Giras la perilla bruscamente, pero la imagen no cambia, es la misma en todos los canales, Adriana montada por alguien y en gozoso movimiento. Después de cavilar profundamente, supones que el televisor es quizá un artefacto que permite ver a las personas su pasado, o su futuro y tal vez, ese hombre, que ahora introduce una y otra vez su miembro en tu mujer, eres tú, pero en el futuro porque tú nunca lo has hecho así. De pronto la imagen sube desde las nalgas, por su espalda, su cabeza que ahora gira y ahí está, descubres que, en efecto, se trata de Adriana que pide a gritos: ¡Más!, ¡Más! La imagen sube, por la pared, que te es de sobra conocida, pues es la habitación de ella. Piensas que el televisor sí muestra el futuro, que tal vez más tarde estarás ahí, en dicha escena; sin embargo, cuando la imagen gira hacia el lado derecho, descubres reflejado en el enorme espejo, arriba de la cómoda, que el hombre que hace gritar a tu novia, el hombre que tiene empotrada a Adriana es don Manuel, tu suegro, el padre de Adriana.
La cámara objetiva ya no lo es más. En escena, ves a los dos: padre e hija, jinete y yegua, en plena carrera rumbo al punto de origen, punto que comienza a llegar con un grito arrollador de don Manuel, seguido por gemidos devoradores de bocanadas de aire de su hija.

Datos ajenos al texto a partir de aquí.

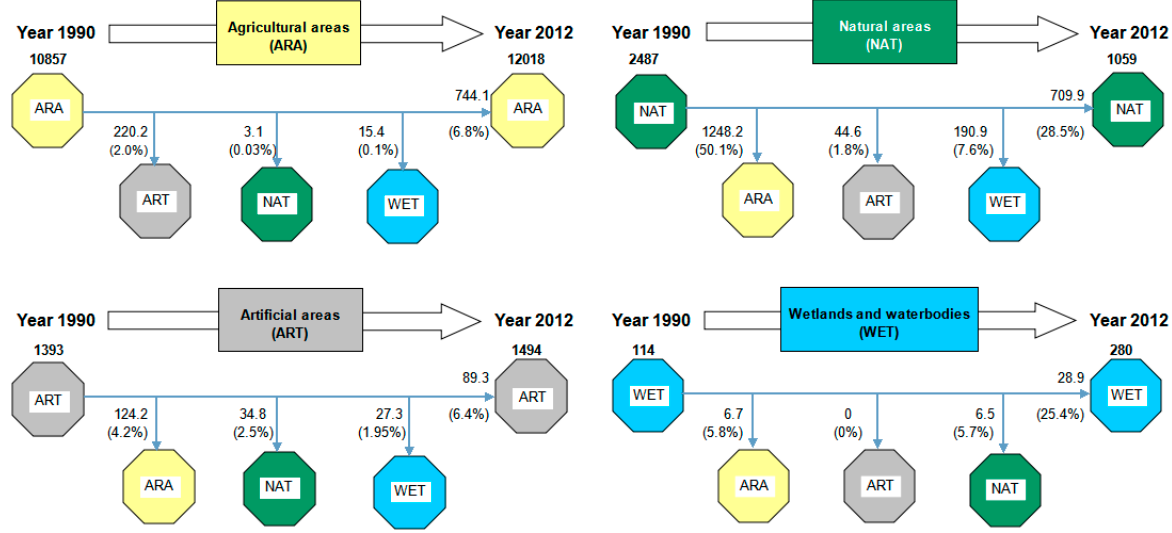
Figure 3. Sicily. Detected land-cover / land-use changes (in hectares) in the 2-km buffer areas around 16 main wetlands during 1990–2012, separately for agricultural areas (ARA), artificial areas (ART), natural areas (NAT) and wetlands/waterbodies (WET).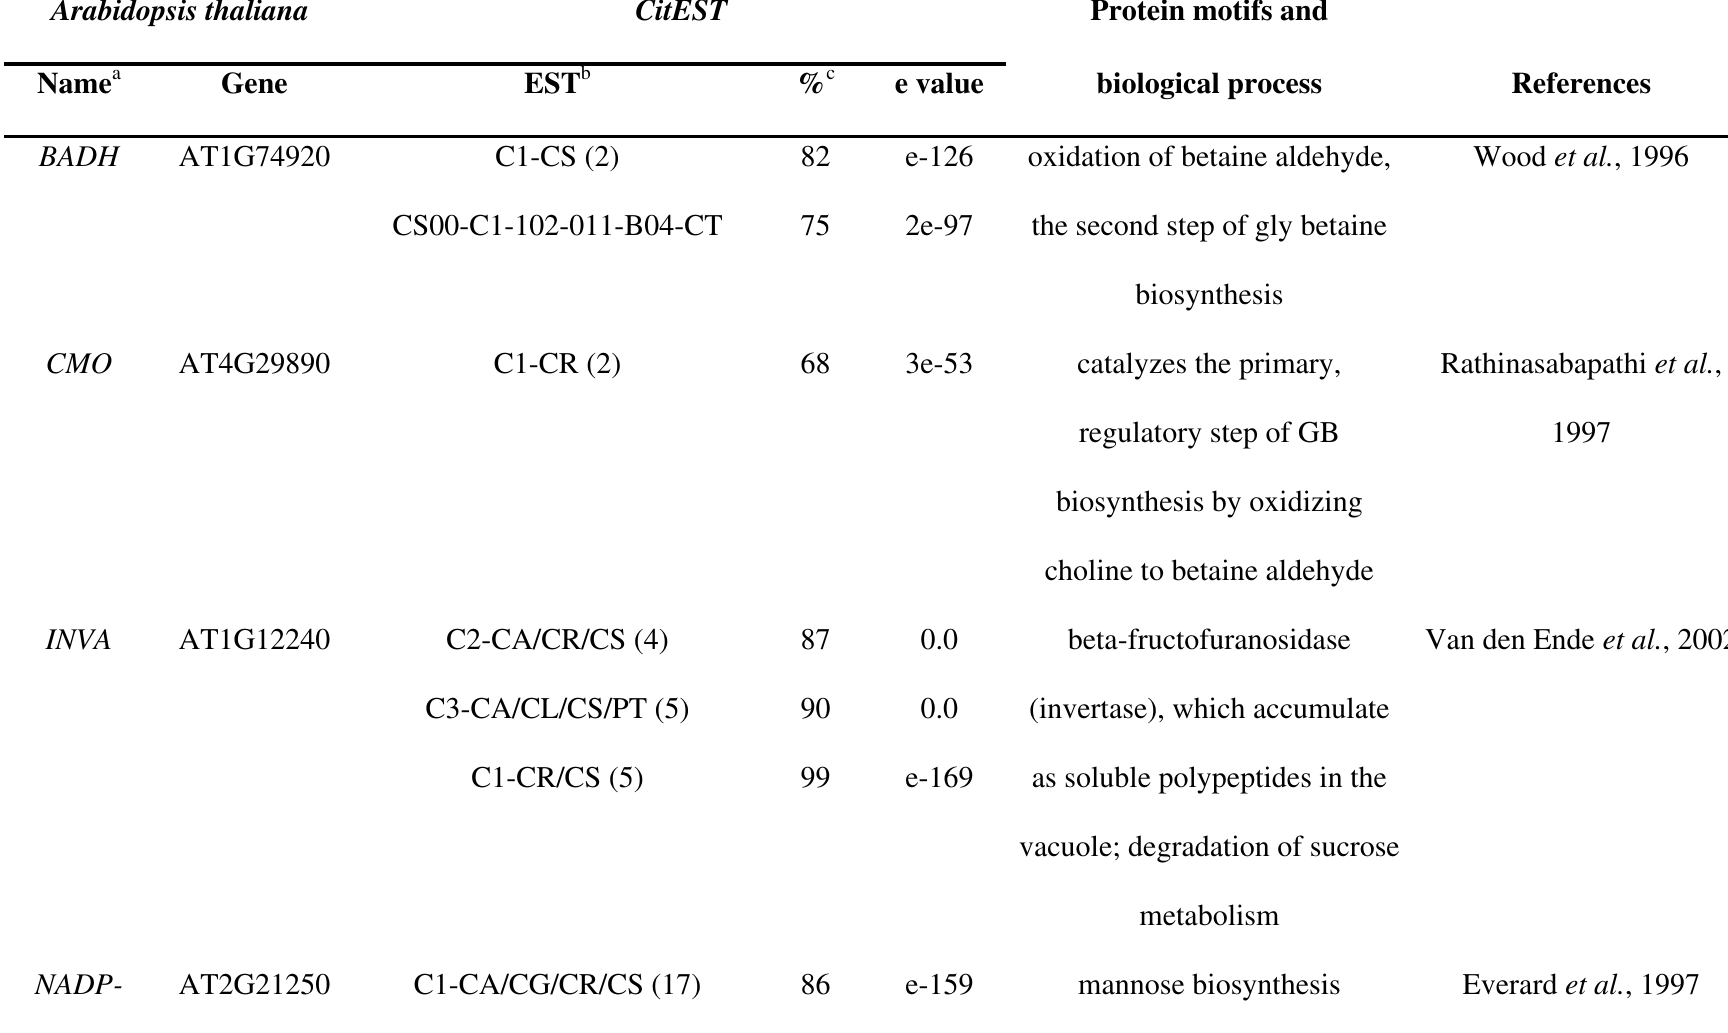
Table S3 –Citrus ESTs with homology to genes involved in osmolyte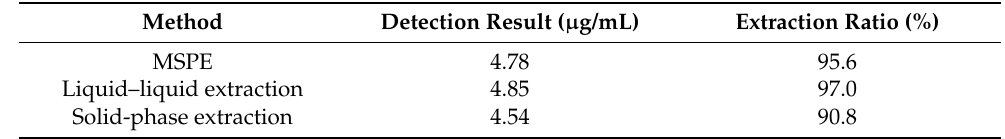
Table 2. Comparison of MSPE with liquid–liquid extraction and solid-phase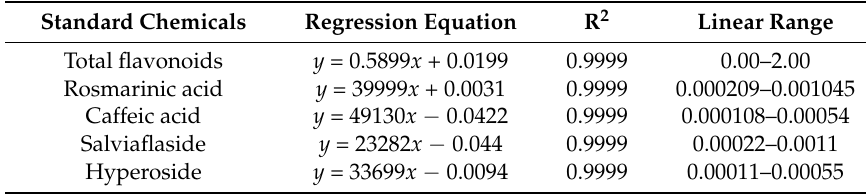
Table 3. Calibration curves of 5 standard chemicals.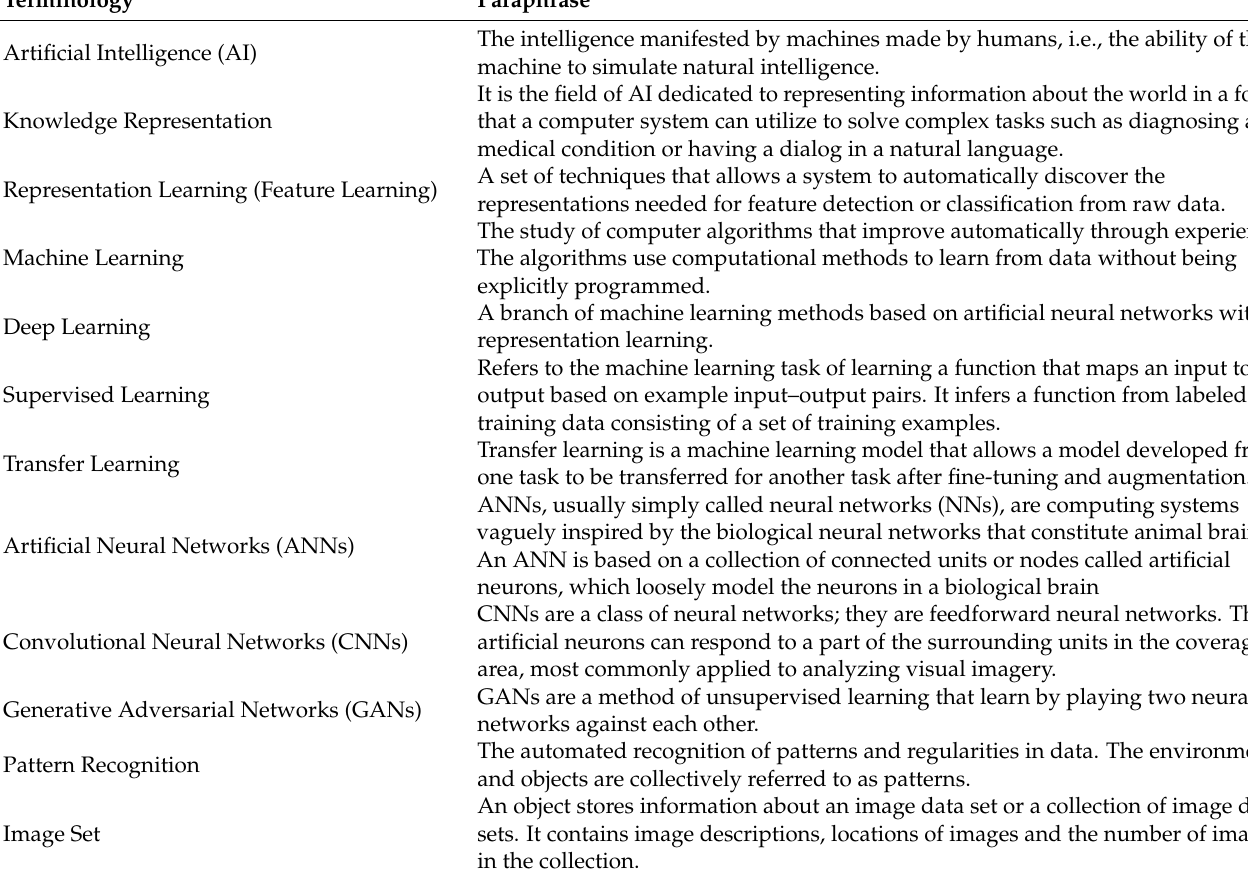
Table 1. Essential terminologies involved in AI in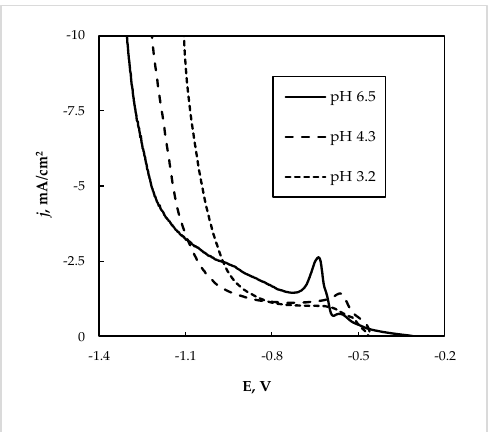
Figure 6. SEM image of Sn electrodeposit obtained at E = − 0.85 V and 60 °C from the solution “Ref”.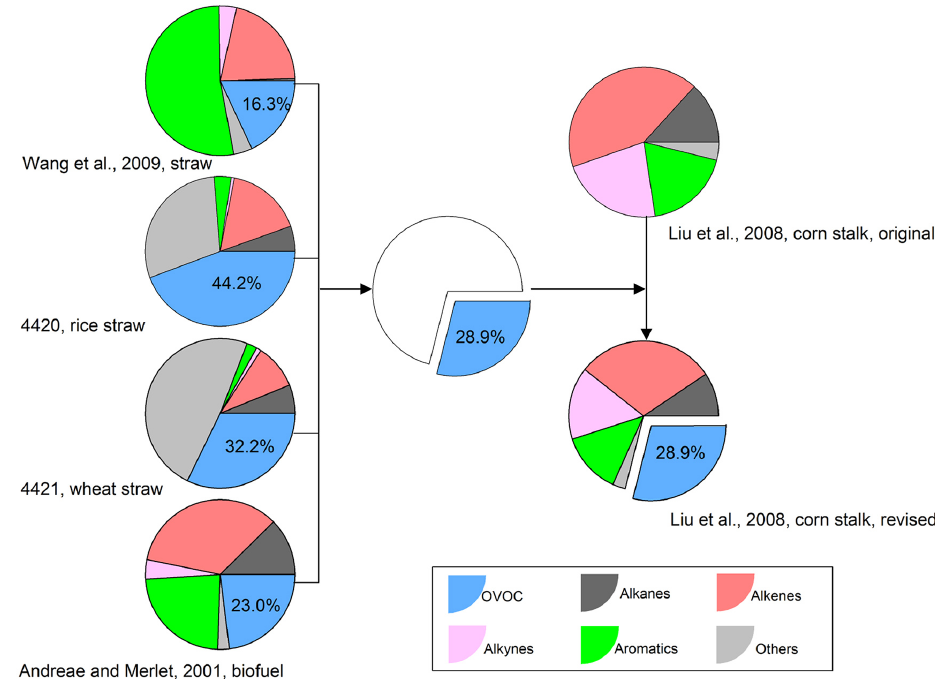
Figure 3. Inclusion of OVOC fraction for incomplete crop residue combustion profiles. The values 4420 and 4421 are the “P_NUMBER”s of profiles taken from the SPECIATE database developed by the US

Por fin, estás ahí, empujas la puerta que está en el patio trasero de la casa, entras por la cocina, subes al segundo piso, escalón tras escalón, puñalada tras puñalada en tu hígado; cada gemido de Adriana es una lágrima de cáustico veneno que corre por tus entrañas. Al terminar las escaleras, hiere en tu cara el rayo de luz ámbar proveniente de la habitación de tu novia. Ya en el umbral de la puerta lo ves con tus propios ojos: Adriana, la mujer de tu vida, la de ojos azules que conquistaban todo, está ahí, desnuda, hincada en cuatro extremidades, recibiendo los embates de su propio padre. No han notado tu presencia, estás impávido, una centella helada corroe tu espina dorsal, desenfundas la pistola, quitas el seguro, escuchas los gritos de éxtasis del padre y la hija, apuntas y disparas, la espalda de don Manuel recibe tres impactos de bala. El sudor corre por tu frente, la sangre chorrea por los orificios, el semen escurre por las piernas de la impávida Adriana. Tu mano tiembla, colocas la pistola en tu boca, tu dedo tirita en el gatillo, estás a punto de jalarlo; el extraño botón triangular es agresivamente apretado, tu alma rehíla y, providencialmente, el televisores apagado.